WHAT THIS TASK INVOLVES:
Report every line below that carries the word "Рация".

Transcribed page contents:
*** Begin section ***

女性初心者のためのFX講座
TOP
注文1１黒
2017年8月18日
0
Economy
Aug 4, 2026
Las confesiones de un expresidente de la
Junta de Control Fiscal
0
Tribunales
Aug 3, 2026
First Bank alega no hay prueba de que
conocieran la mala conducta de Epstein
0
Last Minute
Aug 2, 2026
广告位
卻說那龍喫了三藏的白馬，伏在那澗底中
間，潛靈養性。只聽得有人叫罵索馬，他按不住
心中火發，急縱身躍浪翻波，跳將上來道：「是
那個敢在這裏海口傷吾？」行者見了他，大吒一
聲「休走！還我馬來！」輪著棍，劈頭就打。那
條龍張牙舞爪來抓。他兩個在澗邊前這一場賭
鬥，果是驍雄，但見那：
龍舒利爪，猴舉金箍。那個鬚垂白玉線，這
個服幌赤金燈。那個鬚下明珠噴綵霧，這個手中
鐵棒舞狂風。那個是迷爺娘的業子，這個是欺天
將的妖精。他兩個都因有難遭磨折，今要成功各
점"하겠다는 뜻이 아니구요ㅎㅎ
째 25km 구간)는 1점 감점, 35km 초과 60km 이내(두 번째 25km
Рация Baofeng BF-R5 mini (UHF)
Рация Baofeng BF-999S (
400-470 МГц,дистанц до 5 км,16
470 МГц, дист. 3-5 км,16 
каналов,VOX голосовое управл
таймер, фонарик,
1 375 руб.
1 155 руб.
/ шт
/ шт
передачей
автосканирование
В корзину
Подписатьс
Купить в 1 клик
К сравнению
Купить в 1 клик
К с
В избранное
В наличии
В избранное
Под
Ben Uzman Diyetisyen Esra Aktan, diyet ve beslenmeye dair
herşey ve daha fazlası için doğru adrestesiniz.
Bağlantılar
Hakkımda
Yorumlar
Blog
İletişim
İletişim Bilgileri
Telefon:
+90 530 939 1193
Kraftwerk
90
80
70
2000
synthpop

*** End section ***

TASK OUTPUT:
Рация Baofeng BF-R5 mini (UHF)
Рация Baofeng BF-999S (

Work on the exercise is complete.